- **Vorliegender Text**:
====================

Nein, dieses Buch hat mich vollständiger gemacht. Ich nehme nicht wahr, dass ich jetzt abgestempelt bin. Lange Zeit habe ich in der Öffentlichkeit versucht, meine Krankheit zu verstecken, habe es nie offen angesprochen. Jetzt wo ich mich selbst fast nackelig auf dieses Buchcover gepackt habe, konnte ich mich endlich öffnen. Heute sage ich ehrlich zu meinem Umfeld: „Ich würde jetzt gerne meine Beine hochlegen.“ Früher hätte ich mich durchgequält auf Stilettos bis zum bitteren Ende des Abends. Heute zeige ich mich auf der Bühne komplett. Nicht nur als Isabel, die lustig und fröhlich ist, sondern auch als Isabel mit Lipödem.
Sie sind Speakerin und Expertin für Kommunikation und sagen, das Lipödem hat sie zu diesem Thema gebracht. Wie kam das?
Was ist das Lipödem?
Die offiziell anerkannte Erkrankung ist gekennzeichnet durch eine atypische, symmetrische Häufung von Fettgewebe an den Beinen und Armen. Diese sind berührungsempfindlich und es können spontan blaue Flecken auftreten. Das Lipödem wird fast ausschließlich bei Frauen festgestellt, nach der Pubertät, einer Schwangerschaft oder in den Wechseljahren. Hormonelle Veränderungen und Gewichtszunahme werden als Ursache vermutet, ebenso eine genetische Disposition. Manche Forscher gehen von 500.000 Betroffenen in Deutschland aus, andere sprechen von etwa 4 Millionen.
Nun, eigentlich bin ich introvertiert und schüchtern. Aber mit meinem Aussehen habe ich mir antrainiert, schlagfertig und humorvoll zu sein. Auch wenn mein Gesicht hübsch ist, meine Beine haben noch nie dem Schönheitsideal entsprochen. Also habe ich mich einfach auf andere Dinge konzentriert.
Die Krankheit kann also auch eine Chance sein.
Natürlich ist es nicht toll, ein Lipödem zu haben. Doch es hilft mir, achtsam mit mir selbst umzugehen, zu wachsen, mich noch besser zu behandeln, mehr auf meine Ernährung zu achten. Deswegen kann ich der Krankheit nicht wirklich böse sein. Ich bin daran sehr gewachsen, vor allem seitdem ich mich gezeigt habe.

====================

- **Verständnis prüfen**:
**1)** Schreiben Sie aus dem Text über das Lipödem den Abschnitt ab, der mit „Die Krankheit kann“ beginnt und mit „mich gezeigt habe.“ endet, beide eingeschlossen.
**2)** Nennen Sie alle Ursachen des Lipödems, die der Text über das Lipödem als vermutet angibt.

Gesammelte Dateneinträge

====================

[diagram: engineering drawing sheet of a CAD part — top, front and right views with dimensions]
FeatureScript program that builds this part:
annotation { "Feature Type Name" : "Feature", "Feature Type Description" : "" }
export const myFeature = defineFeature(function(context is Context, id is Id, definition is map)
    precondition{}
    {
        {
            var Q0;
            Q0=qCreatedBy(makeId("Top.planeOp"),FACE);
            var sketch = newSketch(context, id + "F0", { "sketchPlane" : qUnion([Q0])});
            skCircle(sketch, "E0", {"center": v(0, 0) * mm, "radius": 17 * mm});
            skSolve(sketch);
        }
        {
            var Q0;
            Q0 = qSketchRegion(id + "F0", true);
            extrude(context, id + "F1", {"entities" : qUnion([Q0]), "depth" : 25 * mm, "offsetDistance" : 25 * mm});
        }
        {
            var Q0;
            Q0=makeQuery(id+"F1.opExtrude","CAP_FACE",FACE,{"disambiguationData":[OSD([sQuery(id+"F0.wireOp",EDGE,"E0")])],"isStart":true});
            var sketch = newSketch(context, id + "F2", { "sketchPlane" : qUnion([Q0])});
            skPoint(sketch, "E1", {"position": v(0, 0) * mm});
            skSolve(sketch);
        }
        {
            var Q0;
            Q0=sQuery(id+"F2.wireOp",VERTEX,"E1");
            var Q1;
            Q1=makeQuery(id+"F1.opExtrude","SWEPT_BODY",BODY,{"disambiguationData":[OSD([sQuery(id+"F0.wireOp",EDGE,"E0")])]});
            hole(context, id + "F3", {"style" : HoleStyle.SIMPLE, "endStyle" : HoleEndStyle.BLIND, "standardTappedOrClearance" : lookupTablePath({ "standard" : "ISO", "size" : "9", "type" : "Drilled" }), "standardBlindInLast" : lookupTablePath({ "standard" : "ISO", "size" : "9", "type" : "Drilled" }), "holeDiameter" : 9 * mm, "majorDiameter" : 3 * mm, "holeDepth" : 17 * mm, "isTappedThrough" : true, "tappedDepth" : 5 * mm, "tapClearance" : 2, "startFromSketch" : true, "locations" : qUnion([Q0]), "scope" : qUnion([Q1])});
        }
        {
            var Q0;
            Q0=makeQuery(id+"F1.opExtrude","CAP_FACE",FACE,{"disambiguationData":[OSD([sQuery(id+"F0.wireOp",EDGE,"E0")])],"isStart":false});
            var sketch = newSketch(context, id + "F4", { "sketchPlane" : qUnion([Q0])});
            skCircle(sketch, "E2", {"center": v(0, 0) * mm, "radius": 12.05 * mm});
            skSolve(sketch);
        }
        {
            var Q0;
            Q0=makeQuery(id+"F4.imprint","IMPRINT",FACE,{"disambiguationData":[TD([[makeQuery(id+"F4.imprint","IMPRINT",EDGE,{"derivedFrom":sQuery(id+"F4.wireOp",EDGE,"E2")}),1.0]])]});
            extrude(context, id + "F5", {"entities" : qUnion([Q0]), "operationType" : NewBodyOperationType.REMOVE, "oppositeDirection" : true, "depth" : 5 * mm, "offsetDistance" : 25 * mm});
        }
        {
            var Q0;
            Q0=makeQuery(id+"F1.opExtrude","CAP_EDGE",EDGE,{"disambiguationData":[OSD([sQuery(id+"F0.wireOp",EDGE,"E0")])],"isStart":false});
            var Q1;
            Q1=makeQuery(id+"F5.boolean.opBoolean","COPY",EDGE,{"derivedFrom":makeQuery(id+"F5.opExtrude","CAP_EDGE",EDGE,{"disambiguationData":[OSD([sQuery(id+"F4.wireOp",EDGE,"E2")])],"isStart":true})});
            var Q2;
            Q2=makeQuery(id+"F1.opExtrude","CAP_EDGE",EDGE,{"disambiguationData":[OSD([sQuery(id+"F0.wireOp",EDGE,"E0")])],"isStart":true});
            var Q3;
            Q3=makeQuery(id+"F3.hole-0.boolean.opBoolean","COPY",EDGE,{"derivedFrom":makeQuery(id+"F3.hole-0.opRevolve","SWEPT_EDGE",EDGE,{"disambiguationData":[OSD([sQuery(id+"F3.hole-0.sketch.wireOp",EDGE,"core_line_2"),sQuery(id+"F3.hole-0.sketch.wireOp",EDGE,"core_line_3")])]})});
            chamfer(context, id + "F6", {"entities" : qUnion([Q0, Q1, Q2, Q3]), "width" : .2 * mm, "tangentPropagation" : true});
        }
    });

====================

- **Ergebnisse je Aufgabe**:
**1)**
Die Krankheit kann also auch eine Chance sein.
Natürlich ist es nicht toll, ein Lipödem zu haben. Doch es hilft mir, achtsam mit mir selbst umzugehen, zu wachsen, mich noch besser zu behandeln, mehr auf meine Ernährung zu achten. Deswegen kann ich der Krankheit nicht wirklich böse sein. Ich bin daran sehr gewachsen, vor allem seitdem ich mich gezeigt habe.

**2)**
- Hormonelle Veränderungen
- Gewichtszunahme
- Eine genetische Disposition